Je n’ai pas l’intention de vivre en dépit de moi-même, de m’abandonner, de préférer le confort de l’ennui au bonheur profond de l’écoute de moi, mais le chemin est fatigant. Ce n’est plus de la peur, je connais maintenant, j’ai les ressources, j’ai déjà gravi ces marches plusieurs fois. Avec cette fois peut-être une nuance, celle de ne pas vouloir repartir de zéro, de ne pas pratiquer la politique de la terre brûlée.

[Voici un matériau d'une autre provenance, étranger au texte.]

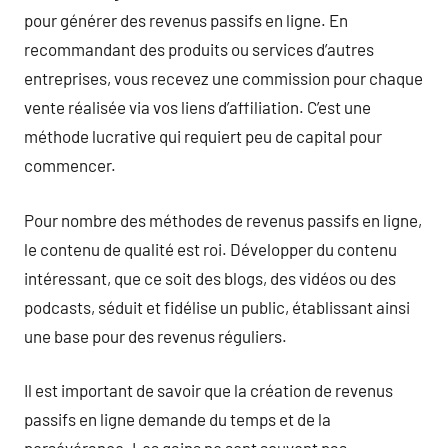
pour générer des revenus passifs en ligne. En
recommandant des produits ou services d’autres
entreprises, vous recevez une commission pour chaque
vente réalisée via vos liens d’affiliation. C’est une
méthode lucrative qui requiert peu de capital pour
commencer.
Pour nombre des méthodes de revenus passifs en ligne,
le contenu de qualité est roi. Développer du contenu
intéressant, que ce soit des blogs, des vidéos ou des
podcasts, séduit et fidélise un public, établissant ainsi
une base pour des revenus réguliers.
Il est important de savoir que la création de revenus
passifs en ligne demande du temps et de la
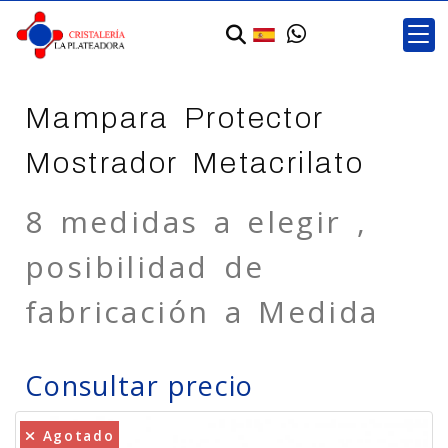
Mampara Protector
Mostrador Metacrilato
8 medidas a elegir ,
posibilidad de
fabricación a Medida
Consultar precio
Agotado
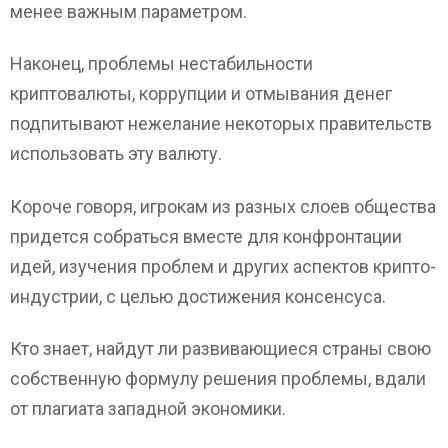
менее важным параметром.
Наконец, проблемы нестабильности
криптовалюты, коррупции и отмывания денег
подпитывают нежелание некоторых правительств
использовать эту валюту.
Короче говоря, игрокам из разных слоев общества
придется собраться вместе для конфронтации
идей, изучения проблем и других аспектов крипто-
индустрии, с целью достижения консенсуса.
Кто знает, найдут ли развивающиеся страны свою
собственную формулу решения проблемы, вдали
от плагиата западной экономики.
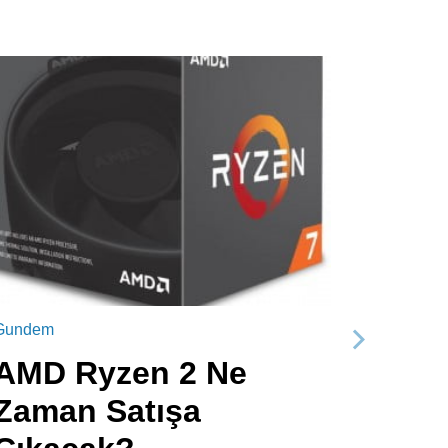
Gundem
Sonraki
AMD Ryzen 2 Ne
Zaman Satışa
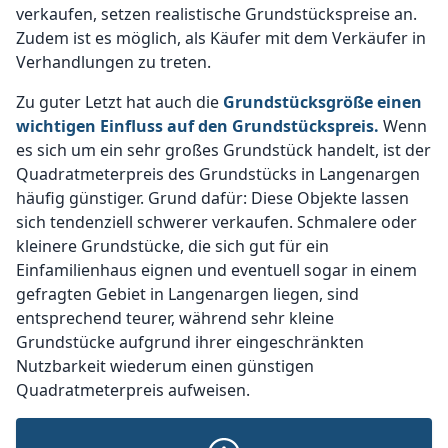
verkaufen, setzen realistische Grundstückspreise an.
Zudem ist es möglich, als Käufer mit dem Verkäufer in
Verhandlungen zu treten.
Zu guter Letzt hat auch die
Grundstücksgröße einen
wichtigen Einfluss auf den Grundstückspreis.
Wenn
es sich um ein sehr großes Grundstück handelt, ist der
Quadratmeterpreis des Grundstücks in Langenargen
häufig günstiger. Grund dafür: Diese Objekte lassen
sich tendenziell schwerer verkaufen. Schmalere oder
kleinere Grundstücke, die sich gut für ein
Einfamilienhaus eignen und eventuell sogar in einem
gefragten Gebiet in Langenargen liegen, sind
entsprechend teurer, während sehr kleine
Grundstücke aufgrund ihrer eingeschränkten
Nutzbarkeit wiederum einen günstigen
Quadratmeterpreis aufweisen.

J’irais volontiers vivre à Singapour ou à Taïwan, juste pour me libérer du stress, pour me recentrer sur de l’urgent, celui de s’adapter à une autre vie, d’apprendre à communiquer dans une autre langue. Pas comme une fuite mais presque. La distance géographique m’a toujours aidé à prendre aussi du recul émotionnel et psychique avec les événements de ma vie. Mes changements de route se sont accompagnés de changements de lieu. Aligner l’intérieur et l’extérieur.
Mais il y a l’Enfant que je ne veux pas quitter, que je ne veux pas retirer à sa mère, elle qui ne partira pas, elle qui préfère la vie construction à la vie changement. Je suis le chaos, elle est l’ordre. Je suis le brassage et les pages tournées à toute allure. Elle est les fondations et le bâtiment construit pour les décennies.
Alors elle ne partira pas.
Patience, donc. Patience.
C’est un nouveau défi, une nouvelle stimulation : tout réinventer sans tout bouleverser.